Życie prywatne Michała Wiśniewskiego budzi medialne zainteresowanie już od wielu lat. Dziś czerwonowłosy wokalista idzie przez życie z piątą żoną, Polą, a w międzyczasie doczekał się gromadki pociech, z których część dziś powoli wchodzi w dorosłość. Niedawno lider Ich Troje postanowił otworzyć się na temat wiary i przyznał, że tylko dwójka jego dzieci przyjęła chrzest.
Michał Wiśniewski przyznał, że nie chrzci dzieci. Sam przeszedł na protestantyzm
W komentarzu dla "Faktu" Michał Wiśniewski wyznał, że tylko Xavier i Fabienne zostali ochrzczeni i poszli do pierwszej komunii, a on sam w międzyczasie postanowił przejść na protestantyzm. Pozostałe jego pociechy, w tym mały Falco, nie przyjęły chrztu i w przyszłości same mają podjąć decyzję co do własnej wiary.
U mnie chrzczone były, a potem poszły do komunii tylko dzieci z Mandaryną, czyli Xavier i Fabienne. Ja w pewnym momencie podjąłem decyzję o zmianie i dziś jestem protestantem - stwierdził w rozmowie z tabloidem.
Zobacz także: Michał Wiśniewski tłumaczy się z nadawania dzieciom ORYGINALNYCH imion: "Przecież JESTEŚMY W EUROPIE"
Dalsza część artykułu pod materiałem wideo
Przy okazji dowiadujemy się, że córki z małżeństwa z Anią Świątczak chodziły do chrześcijańskiej szkoły i były wychowywanie w duchu wiary, jednak także nie przyjęły chrztu.

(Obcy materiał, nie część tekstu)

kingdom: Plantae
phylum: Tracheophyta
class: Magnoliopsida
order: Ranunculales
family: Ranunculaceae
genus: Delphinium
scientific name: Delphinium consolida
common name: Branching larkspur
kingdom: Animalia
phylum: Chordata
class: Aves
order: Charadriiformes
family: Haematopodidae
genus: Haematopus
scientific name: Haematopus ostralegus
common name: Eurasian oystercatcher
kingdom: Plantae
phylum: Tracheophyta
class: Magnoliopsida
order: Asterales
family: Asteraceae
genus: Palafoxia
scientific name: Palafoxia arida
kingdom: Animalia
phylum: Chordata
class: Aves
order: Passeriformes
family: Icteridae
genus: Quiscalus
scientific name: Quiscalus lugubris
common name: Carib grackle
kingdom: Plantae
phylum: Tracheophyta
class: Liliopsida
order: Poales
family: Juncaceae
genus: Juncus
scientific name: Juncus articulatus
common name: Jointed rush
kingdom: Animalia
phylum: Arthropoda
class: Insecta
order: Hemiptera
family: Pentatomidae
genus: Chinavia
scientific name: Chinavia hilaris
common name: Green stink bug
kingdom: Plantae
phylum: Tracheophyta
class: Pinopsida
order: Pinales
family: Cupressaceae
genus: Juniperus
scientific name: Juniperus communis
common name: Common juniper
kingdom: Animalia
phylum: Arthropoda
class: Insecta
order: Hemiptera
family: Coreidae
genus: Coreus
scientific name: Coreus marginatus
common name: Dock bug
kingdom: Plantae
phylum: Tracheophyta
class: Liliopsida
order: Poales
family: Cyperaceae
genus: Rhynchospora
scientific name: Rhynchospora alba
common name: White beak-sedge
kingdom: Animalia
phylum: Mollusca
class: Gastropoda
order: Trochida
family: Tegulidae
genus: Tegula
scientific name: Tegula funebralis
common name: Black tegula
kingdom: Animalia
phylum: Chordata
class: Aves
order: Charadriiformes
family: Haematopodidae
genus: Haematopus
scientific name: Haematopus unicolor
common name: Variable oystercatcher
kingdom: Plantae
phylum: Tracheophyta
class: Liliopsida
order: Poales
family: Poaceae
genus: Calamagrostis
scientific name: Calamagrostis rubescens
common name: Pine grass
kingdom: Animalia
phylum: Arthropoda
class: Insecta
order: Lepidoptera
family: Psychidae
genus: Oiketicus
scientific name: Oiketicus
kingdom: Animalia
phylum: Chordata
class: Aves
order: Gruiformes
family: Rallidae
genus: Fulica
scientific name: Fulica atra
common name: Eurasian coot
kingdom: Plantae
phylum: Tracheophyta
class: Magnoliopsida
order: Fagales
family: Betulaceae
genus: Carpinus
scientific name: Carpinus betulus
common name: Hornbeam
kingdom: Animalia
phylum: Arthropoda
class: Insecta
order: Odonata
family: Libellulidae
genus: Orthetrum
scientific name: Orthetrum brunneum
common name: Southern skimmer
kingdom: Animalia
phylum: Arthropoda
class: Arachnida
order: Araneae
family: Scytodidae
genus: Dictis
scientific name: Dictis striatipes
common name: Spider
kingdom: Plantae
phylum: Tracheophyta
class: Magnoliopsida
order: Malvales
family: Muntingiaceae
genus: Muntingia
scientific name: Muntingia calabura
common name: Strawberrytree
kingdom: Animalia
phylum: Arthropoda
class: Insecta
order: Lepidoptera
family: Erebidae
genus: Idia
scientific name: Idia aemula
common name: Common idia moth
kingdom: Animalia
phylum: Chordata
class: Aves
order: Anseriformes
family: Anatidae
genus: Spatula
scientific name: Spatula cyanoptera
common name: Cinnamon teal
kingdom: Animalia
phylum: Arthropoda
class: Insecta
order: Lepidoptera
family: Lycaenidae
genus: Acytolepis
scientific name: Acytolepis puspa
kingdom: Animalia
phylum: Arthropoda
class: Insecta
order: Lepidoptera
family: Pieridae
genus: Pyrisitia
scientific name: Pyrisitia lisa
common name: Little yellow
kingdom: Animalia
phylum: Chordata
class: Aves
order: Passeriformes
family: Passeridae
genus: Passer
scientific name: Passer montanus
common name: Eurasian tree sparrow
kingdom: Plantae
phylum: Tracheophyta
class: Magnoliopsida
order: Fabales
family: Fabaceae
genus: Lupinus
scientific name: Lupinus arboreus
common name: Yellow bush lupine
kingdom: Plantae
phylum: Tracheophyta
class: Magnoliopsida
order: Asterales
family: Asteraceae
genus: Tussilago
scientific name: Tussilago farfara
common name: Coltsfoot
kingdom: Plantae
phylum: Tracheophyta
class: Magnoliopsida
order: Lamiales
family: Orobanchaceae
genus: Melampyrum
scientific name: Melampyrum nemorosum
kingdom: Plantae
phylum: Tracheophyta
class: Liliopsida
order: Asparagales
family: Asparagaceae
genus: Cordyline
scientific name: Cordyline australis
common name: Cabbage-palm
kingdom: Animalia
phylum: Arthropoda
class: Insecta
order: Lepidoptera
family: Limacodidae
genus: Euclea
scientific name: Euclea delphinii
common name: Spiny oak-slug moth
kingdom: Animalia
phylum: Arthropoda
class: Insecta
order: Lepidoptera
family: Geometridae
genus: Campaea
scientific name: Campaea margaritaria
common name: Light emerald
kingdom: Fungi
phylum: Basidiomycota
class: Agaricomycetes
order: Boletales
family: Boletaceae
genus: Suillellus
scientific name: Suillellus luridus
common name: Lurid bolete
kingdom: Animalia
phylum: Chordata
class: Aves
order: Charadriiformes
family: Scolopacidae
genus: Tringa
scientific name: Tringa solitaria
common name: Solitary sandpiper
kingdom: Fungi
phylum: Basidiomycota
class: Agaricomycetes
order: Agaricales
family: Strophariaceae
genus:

Podobnie jak w przypadku pozostałych pociech, decyzja spoczywa więc w ich rękach.
Eti i Vivi już same będą decydowały o swoim chrzcie, nie narzucaliśmy im z Anią wiary, to będzie ich wybór. Jezus się chrzcił świadomie jako dorosły i one też same zdecydują. Obie chodziły do chrześcijańskiej szkoły i są wychowane w wierze chrześcijańskiej, ale same będą decydowały, który kościół pozwoli im na rozwijanie tej wiary w sobie - przyznał.
Michał Wiśniewski i Ania Świątczak nie ochrzcili córek. Co na to 16-letnia Etiennette?
Podobnego zdania jest sama Świątczak, która apeluje, aby wiarę traktować przede wszystkim ze zrozumieniem.
To, czego uczę nie tylko dzieci, ale jak z kimś rozmawiam: jeżeli za czymś idziesz, to zrozum, dowiedz się, dlaczego tam idziesz. Pójście za czymś, zaufanie czemuś, czego nie jestem pewna, czego nawet nie rozumiem, jest dla mnie dziwne.
Co na to natomiast 16-letnia Etiennette? Okazuje się, że jest wdzięczna rodzicom za to, że może sama podjąć tak ważną decyzję. Ich ruch nazywa "najlepszym, co mogli zrobić".
Mam luz. Cieszę się, że mogę podjąć tę decyzję sama. Jeśli się kiedyś zdecyduję, to wiem, że rodzice będą też to wspierać. Teraz mogę powiedzieć, że to najlepsze co mogli zrobić wtedy - przyznała w rozmowie z Pomponikiem.